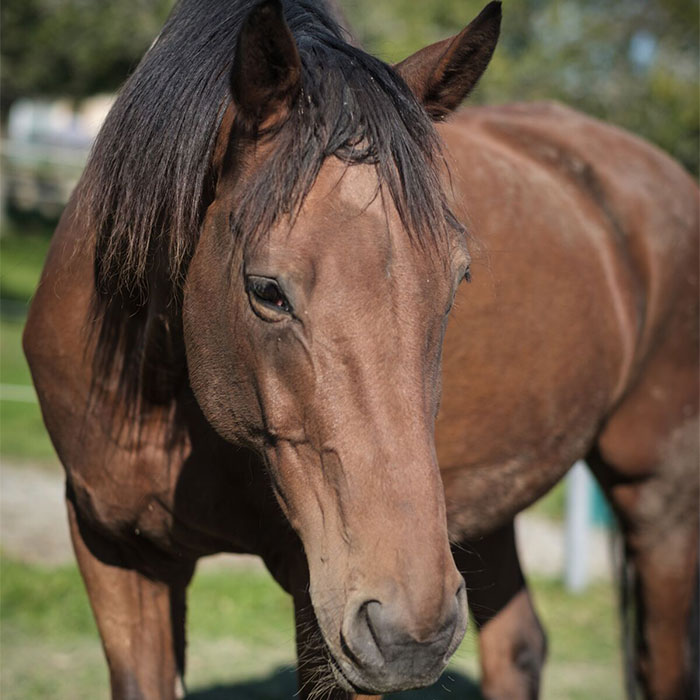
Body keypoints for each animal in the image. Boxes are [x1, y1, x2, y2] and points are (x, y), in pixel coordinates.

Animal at [21, 1, 696, 700]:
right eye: (267, 291)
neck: (153, 392)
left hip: (657, 495)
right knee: (519, 644)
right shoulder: (118, 556)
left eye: (458, 279)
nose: (413, 631)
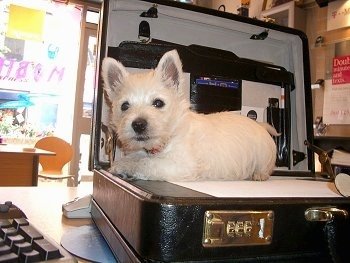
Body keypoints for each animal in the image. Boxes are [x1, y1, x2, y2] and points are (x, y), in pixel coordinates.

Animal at [100, 49, 276, 182]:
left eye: (158, 103)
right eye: (125, 106)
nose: (138, 124)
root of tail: (259, 124)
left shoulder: (179, 165)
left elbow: (147, 164)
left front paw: (122, 166)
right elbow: (138, 158)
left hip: (264, 156)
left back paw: (259, 175)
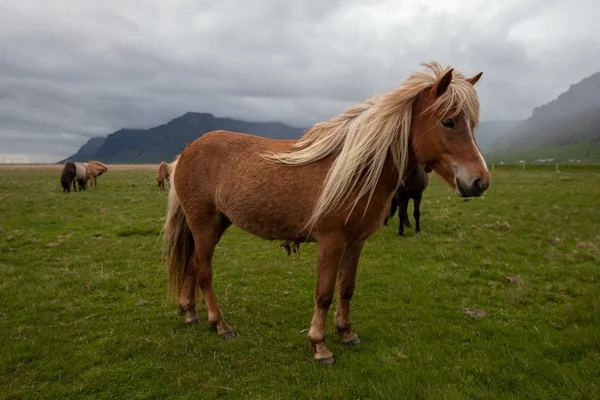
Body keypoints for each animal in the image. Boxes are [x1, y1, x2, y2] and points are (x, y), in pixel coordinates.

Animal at [162, 61, 490, 364]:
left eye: (472, 125)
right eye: (448, 122)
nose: (480, 181)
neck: (357, 170)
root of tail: (185, 153)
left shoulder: (355, 242)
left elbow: (346, 288)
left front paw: (346, 332)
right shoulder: (331, 241)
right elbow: (324, 293)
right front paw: (320, 345)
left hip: (216, 224)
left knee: (192, 265)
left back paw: (190, 313)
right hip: (203, 224)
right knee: (204, 272)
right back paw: (220, 324)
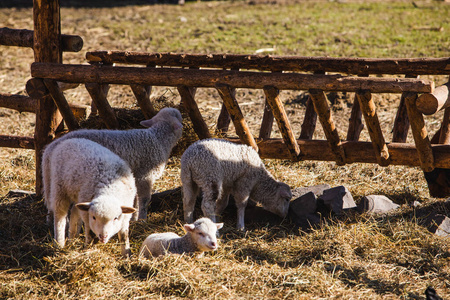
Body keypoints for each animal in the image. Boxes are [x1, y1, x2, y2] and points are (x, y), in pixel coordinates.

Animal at [42, 108, 183, 220]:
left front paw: (133, 217)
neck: (158, 139)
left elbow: (135, 199)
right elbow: (144, 200)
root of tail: (49, 150)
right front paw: (142, 219)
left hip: (51, 180)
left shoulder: (136, 176)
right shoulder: (145, 175)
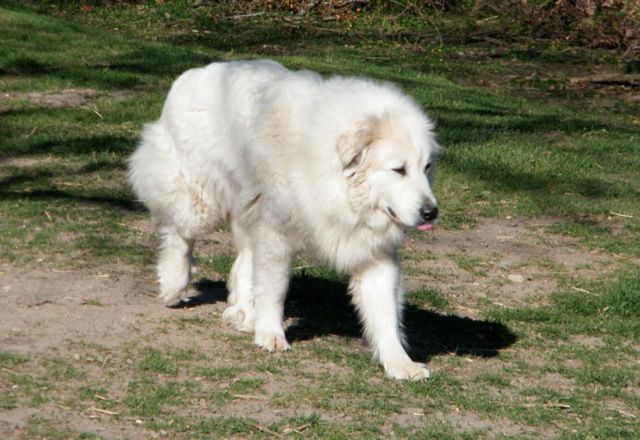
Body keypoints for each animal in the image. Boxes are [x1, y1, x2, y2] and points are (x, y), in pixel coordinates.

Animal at [130, 60, 440, 380]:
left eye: (427, 167)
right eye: (398, 170)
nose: (431, 212)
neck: (336, 184)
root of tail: (195, 72)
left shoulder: (374, 253)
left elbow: (386, 314)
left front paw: (400, 363)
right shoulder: (275, 235)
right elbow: (274, 289)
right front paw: (271, 334)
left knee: (242, 261)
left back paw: (244, 312)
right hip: (199, 202)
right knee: (179, 235)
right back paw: (174, 286)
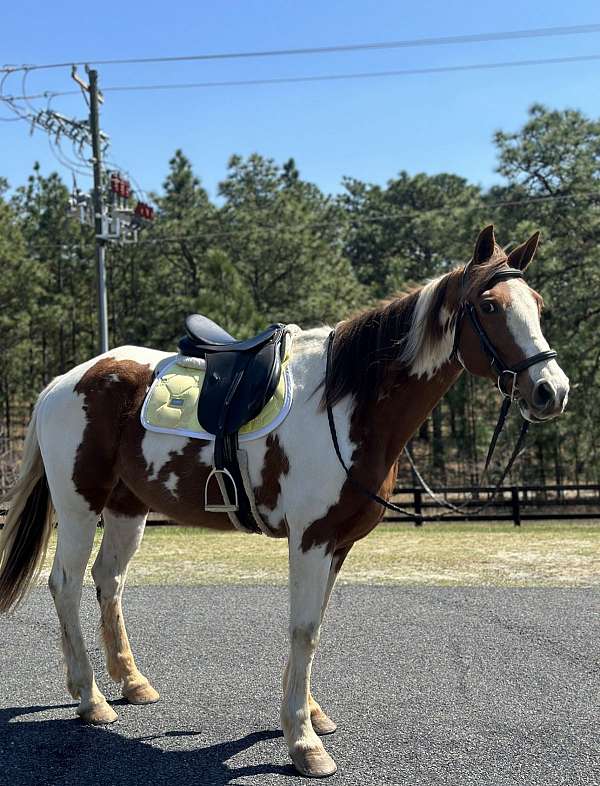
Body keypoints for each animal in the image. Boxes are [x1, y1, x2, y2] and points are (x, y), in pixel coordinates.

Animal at [0, 224, 568, 776]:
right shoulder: (311, 539)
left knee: (108, 581)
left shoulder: (337, 544)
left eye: (539, 305)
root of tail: (64, 381)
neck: (345, 402)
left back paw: (132, 682)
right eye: (490, 306)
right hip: (79, 506)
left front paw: (310, 716)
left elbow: (315, 627)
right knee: (66, 584)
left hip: (127, 508)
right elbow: (304, 629)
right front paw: (304, 742)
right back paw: (90, 699)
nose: (552, 390)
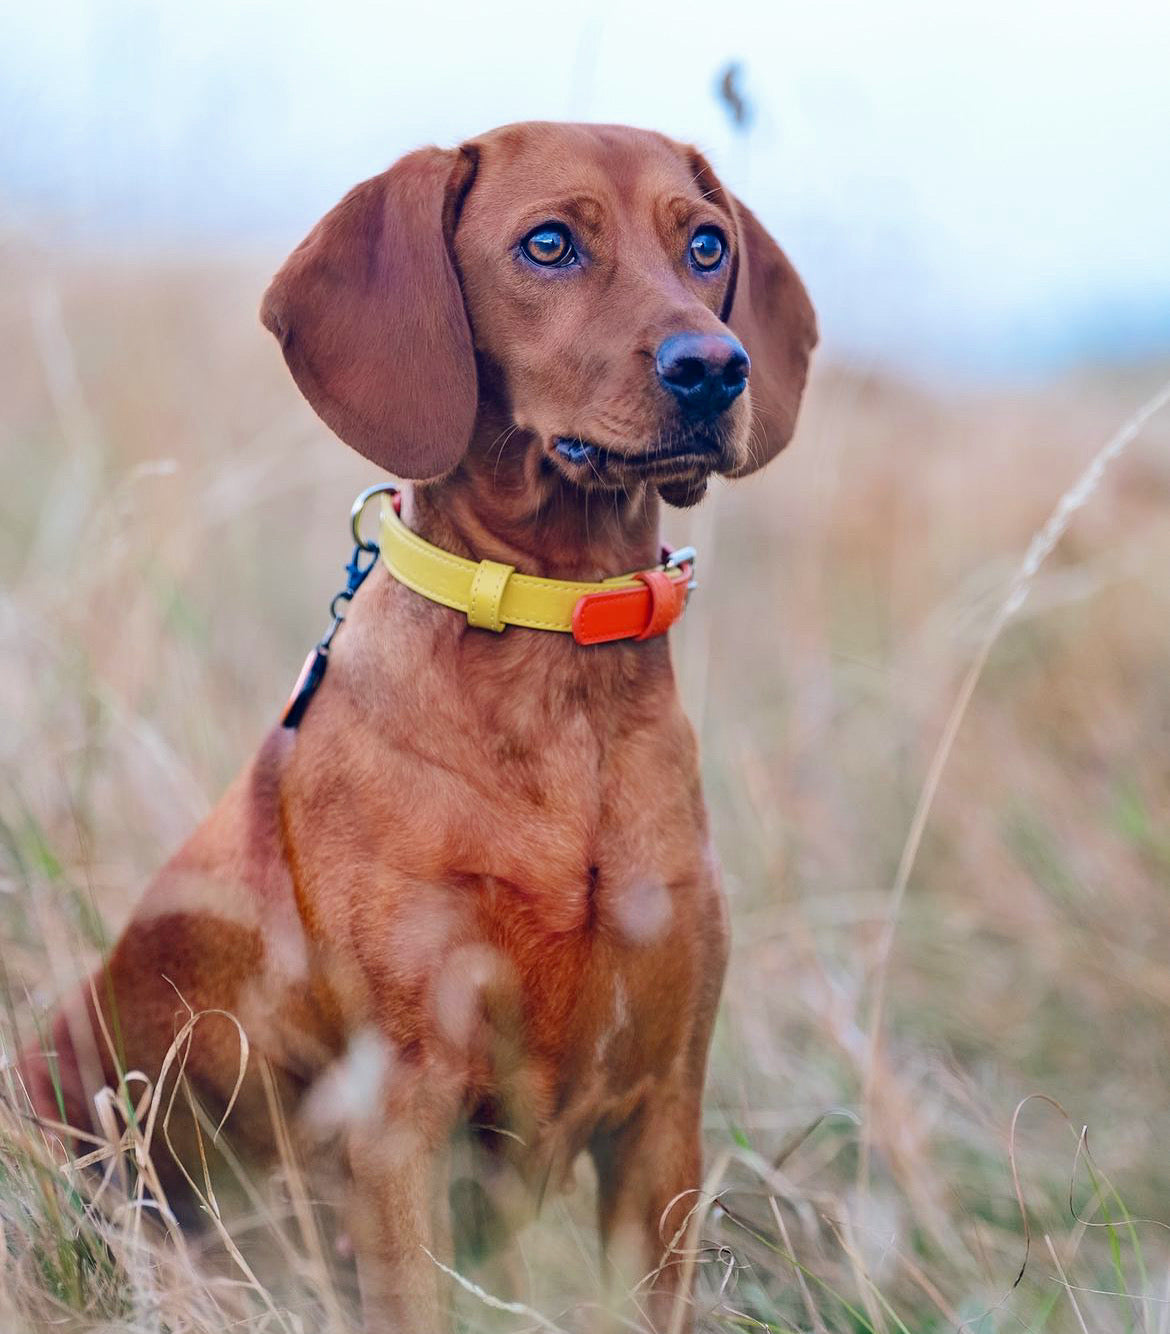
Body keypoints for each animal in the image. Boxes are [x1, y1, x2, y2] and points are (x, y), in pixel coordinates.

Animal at [16, 120, 811, 1328]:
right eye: (548, 244)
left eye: (707, 242)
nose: (716, 366)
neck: (558, 657)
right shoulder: (401, 1119)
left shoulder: (662, 1117)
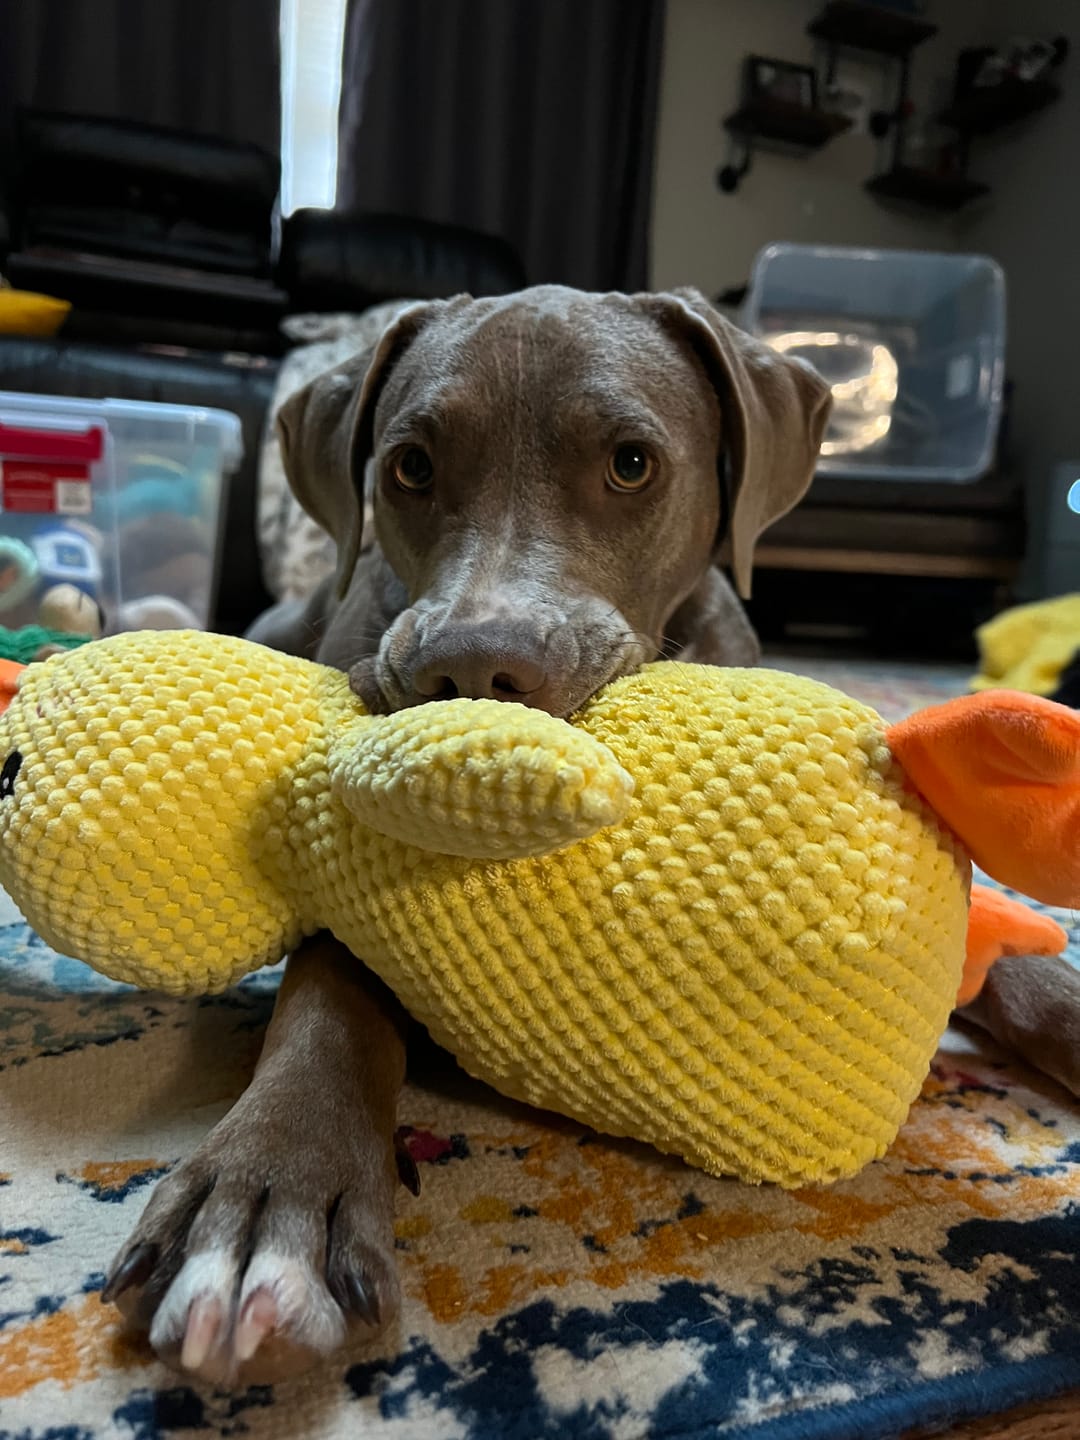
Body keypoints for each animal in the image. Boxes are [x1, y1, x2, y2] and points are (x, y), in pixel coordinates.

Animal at [99, 283, 1080, 1382]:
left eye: (631, 463)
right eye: (411, 466)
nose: (470, 665)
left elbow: (1016, 952)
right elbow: (330, 995)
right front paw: (271, 1188)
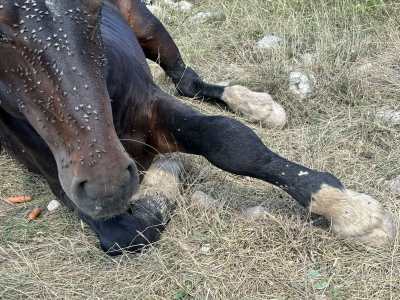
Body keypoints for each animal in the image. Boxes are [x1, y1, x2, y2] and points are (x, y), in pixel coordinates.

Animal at [0, 0, 394, 255]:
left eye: (94, 10)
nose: (106, 181)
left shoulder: (153, 104)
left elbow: (228, 140)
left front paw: (346, 209)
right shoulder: (60, 179)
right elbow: (127, 232)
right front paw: (164, 173)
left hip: (147, 25)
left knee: (185, 79)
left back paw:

INSTRUCTIONS TO FOLLOW:
An exact copy is needed of the stretch above that opens with the line containing "right back paw: (220, 324)" and closes with the line containing "right back paw: (174, 286)"; the pictures are not part of it.

WRITTEN REPLY:
right back paw: (220, 324)
Body keypoints for each animal in the image. Boxes are [x1, y1, x2, y2] and points are (x, y), in pixel coordinates.

Animal at [42, 108, 183, 220]:
left front paw: (133, 217)
neck: (158, 139)
left elbow: (135, 199)
right elbow: (144, 200)
root of tail: (49, 150)
right front paw: (142, 219)
left hip: (51, 180)
left shoulder: (136, 176)
right shoulder: (145, 175)
Body keypoints for each animal in the image. Boxes are [x1, y1, x2, y2] and points are (x, y), in pixel coordinates.

Animal at [130, 60, 440, 380]:
left eye: (427, 167)
right eye: (398, 170)
nose: (431, 212)
neck: (336, 184)
root of tail: (195, 72)
left shoulder: (374, 253)
left elbow: (386, 314)
left front paw: (400, 363)
right shoulder: (275, 235)
right elbow: (274, 289)
right front paw: (271, 334)
left knee: (242, 261)
left back paw: (244, 312)
right hip: (199, 202)
right knee: (179, 235)
right back paw: (174, 286)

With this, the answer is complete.